We can observe that the average number of coauthors considerably increased over the decades. Moreover, we can notice that while authors that started their careers in the 1950s and 1970s had on average only a few coauthors over a period of 25 years, researchers who started their careers in the 1990s had over 60 coauthors in the same career length of 25 years.

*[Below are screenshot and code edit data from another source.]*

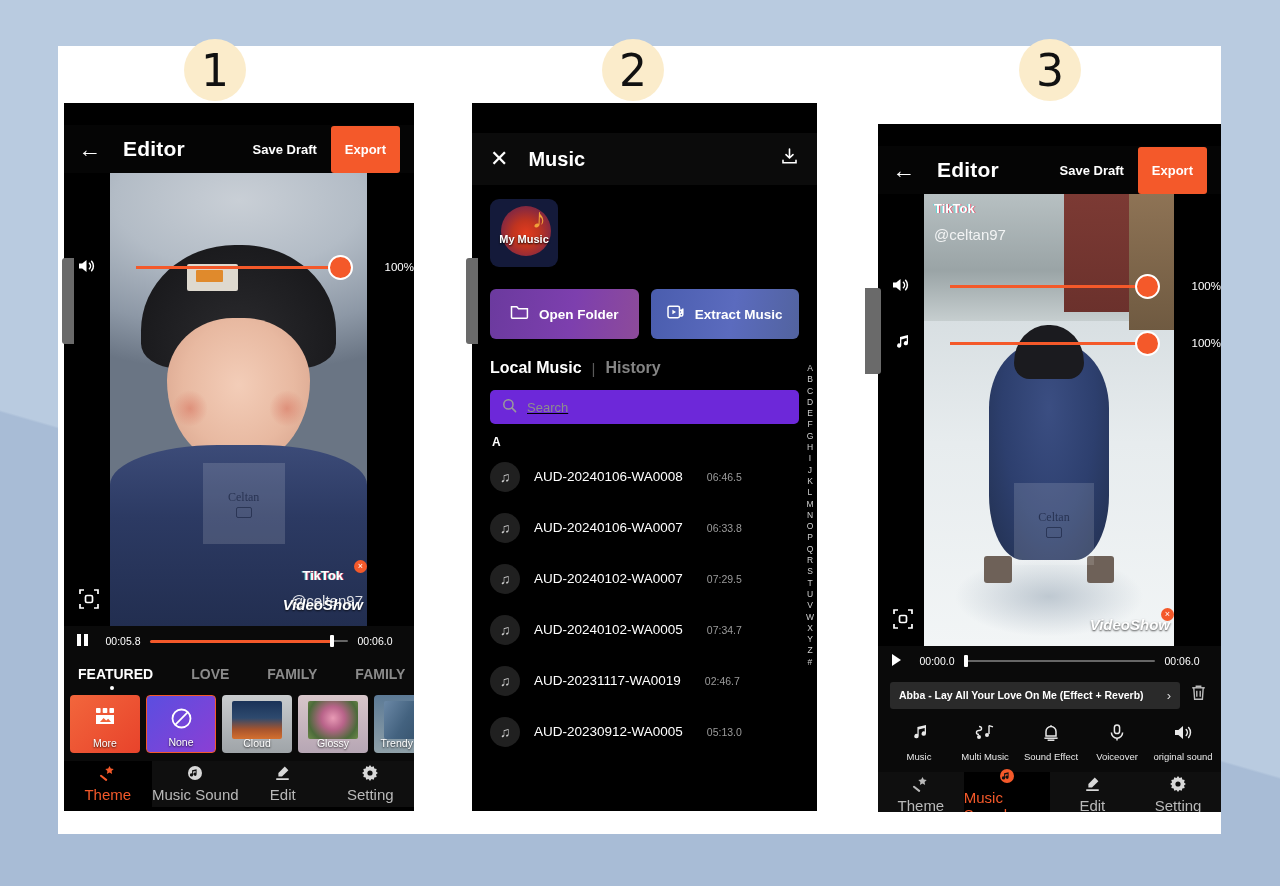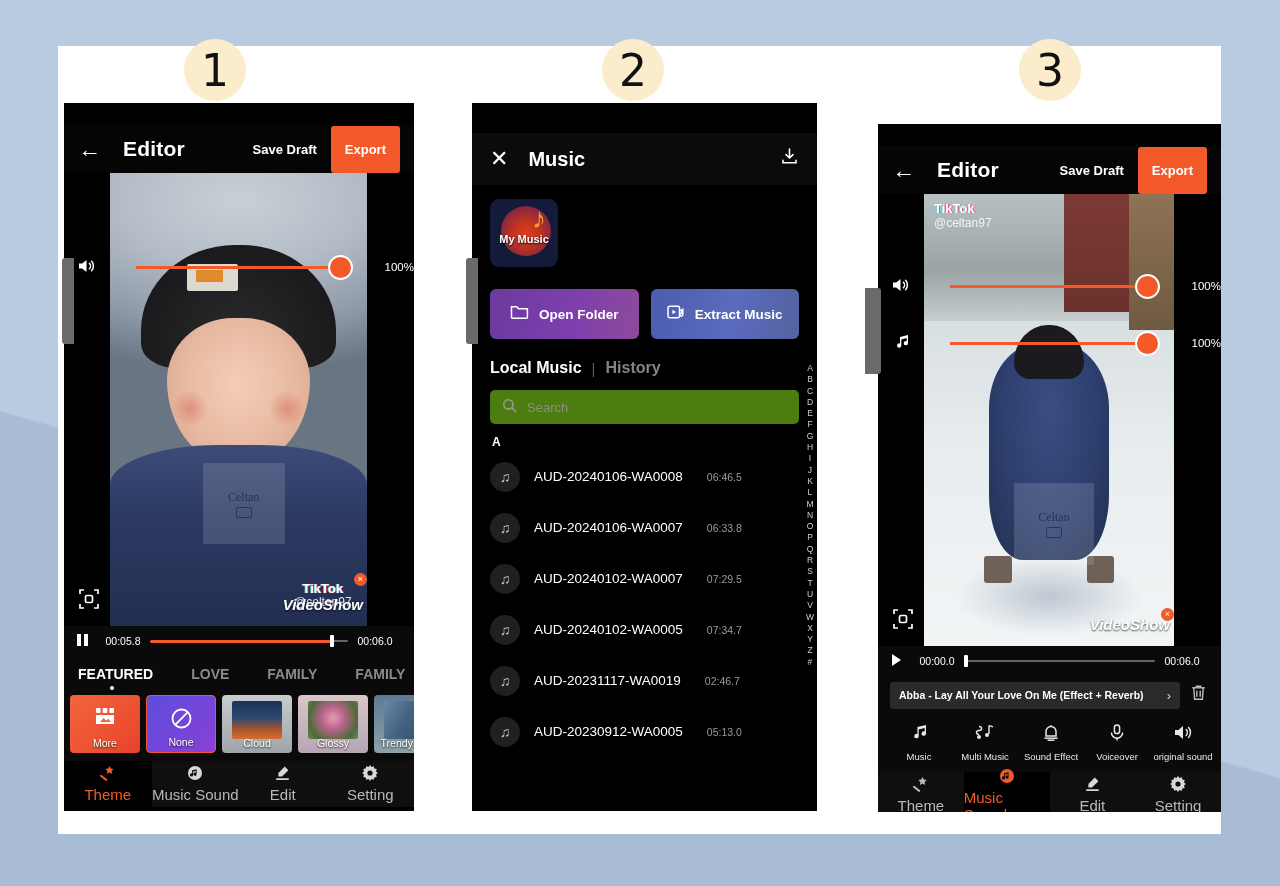--- a/index.html
+++ b/index.html
@@ -201,21 +201,21 @@
   
   .wm {
     position: absolute; right: 4px; bottom: 14px;
     text-align: center; z-index: 7; line-height: 1;
   }
   .wm-tiktok {
     color: #fff; font-size: 13px; font-weight: bold;
     text-shadow: 1px 0 0 rgba(240,60,90,.8), -1px 0 0 rgba(80,220,220,.8);
   }
   .wm-handle {
-    color: rgba(255,255,255,.85); font-size: 12px; margin-top: 1px;
+    color: rgba(255,255,255,.85); font-size: 15px; margin-top: 11px; text-align: right;
   }
   .wm-vs {
     color: #fff; font-size: 15px; font-style: italic; font-weight: bold;
     margin-top: -11px; text-shadow: 0 1px 2px rgba(0,0,0,.7);
   }
   .wm-close {
     position: absolute; right: -4px; top: -9px;
     width: 13px; height: 13px; border-radius: 50%;
     background: #f4592a; color: #fff; font-size: 9px;
     display: flex; align-items: center; justify-content: center;
@@ -358,22 +358,23 @@
   .mu-tabs {
     display: flex; align-items: center; gap: 10px;
     padding: 20px 18px 0 18px;
   }
   .mu-tabs .tb { font-size: 16px; font-weight: bold; color: #fff; }
   .mu-tabs .sep { color: #5a5a5a; font-size: 15px; }
   .mu-tabs .tb.dim { color: #848484; }
 
   .search-box {
     margin: 13px 18px 0 18px; height: 34px; border-radius: 5px;
-    background: #4d7c0f; display: flex; align-items: center; gap: 10px;
+    background: #6d28d9; display: flex; align-items: center; gap: 10px;
     padding: 0 12px;
+    text-decoration: underline;
   }
   .search-box .sic { color: #9a9a9a; font-size: 14px; }
   .search-box input {
     flex: 1; background: transparent; border: none; outline: none;
     color: #ddd; font-size: 13px; font-family: "Liberation Sans", sans-serif;
   }
   .search-box input::placeholder { color: #8d8d8d; }
 
   .sect-letter {
     color: #fff; font-size: 12px; font-weight: bold;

2.5 Authors’ Place in Authors List over Time

In this section, let's check the average/median place of authors in the papers' authors list based on the decade the authors published their first paper. Moreover, we will examine how the average number of times for authors to be a first author is based on the decade the authors' started their career and on their gender.

In [11]:
selected_decades = {1950,1970, 1990, 2000, 2010} 
sf = af_sf['Academic Birth Decade', 'Academic BirthYear', 'Sequence Number by Year Dict', 'Predicted Gender']
sf = sf[sf["Academic Birth Decade"].apply(lambda decade: decade in selected_decades)]
sf["Papers Number by Years Dict"] = sf.apply(lambda r: normalize_features_dict(r['Sequence Number by Year Dict'], r["Academic BirthYear"]))
s_sf = sf.stack("Papers Number by Years Dict", new_column_name=["Years since First Publication", "Sequence Number List"])
s_sf = s_sf.stack("Sequence Number List", new_column_name="Sequence Number")
In [12]:
sf = s_sf[ 'Academic BirthYear', "Academic Birth Decade","Years since First Publication", "Sequence Number",'Predicted Gender']
sf = sf[sf["Years since First Publication"] != None]
sf = sf[sf["Sequence Number"] != None]
sf = sf[sf["Years since First Publication"] <= 30]
draw_decades_med_chart(sf,"Sequence Number", "Median Sequence Number", title="Authors' Median Sequence Number over Time" )
Out[12]:

In [13]:
sf["Is First Author"] = sf["Sequence Number"].apply(lambda i: 1 if i == 1 else 0)
draw_decades_avg_chart(sf,"Is First Author", "Percentage of Times has First Author", title=". Percentage of Times Researcher Was First Author"  )
Out[13]:

In [14]:
sf = s_sf[ 'Academic BirthYear', "Academic Birth Decade","Years since First Publication", "Sequence Number",'Predicted Gender']
sf["Is First Author"] = sf["Sequence Number"].apply(lambda i: 1 if i == 1 else 0)
sf = sf[sf["Predicted Gender"] == "Female"]
draw_decades_avg_chart(sf,"Is First Author", "Percebtage Times has First Author",  title="Percentage of Times Female Researcher was First Author" )
Out[14]:

In [15]:
sf = s_sf[ 'Academic BirthYear', "Academic Birth Decade","Years since First Publication", "Sequence Number",'Predicted Gender']
sf["Is First Author"] = sf["Sequence Number"].apply(lambda i: 1 if i == 1 else 0)
sf = sf[sf["Predicted Gender"] == "Male"]
draw_decades_avg_chart(sf,"Is First Author", "Percebtage Times has First Author", title="Percentage of Times Male Researcher was First Author" )
Out[15]:

It can be observed that as time passes, the percentage of senior authors being a first author decreases.

In [16]:
sf = s_sf[ 'Academic BirthYear', "Academic Birth Decade","Years since First Publication","Sequence Number",'Predicted Gender']
sf["Is First Author"] = sf["Sequence Number"].apply(lambda i: 1 if i == 1 else 0)
g = sf.groupby(["Academic Birth Decade","Years since First Publication",'Predicted Gender'], {"Percebtage Times has First Author":agg.AVG("Is First Author")})
g = g.rename({'Predicted Gender':"Gender"})
g = g[g["Gender"].apply(lambda gender: gender in {"Male", "Female"})]
g = g.sort(["Academic Birth Decade","Years since First Publication" ])
In [17]:
c = sns.FacetGrid(g.to_dataframe(), col="Academic Birth Decade", hue='Gender', sharex=False, sharey=True, col_wrap=2)
c.map(plt.plot, "Years since First Publication", "Percebtage Times has First Author", alpha=.7)
c.add_legend()
Out[17]:
<seaborn.axisgrid.FacetGrid at 0x7f5a5cdf4f90>

We notice that over the decades, the gap between the number of times a male and female are, on average, first authors considerably decreases.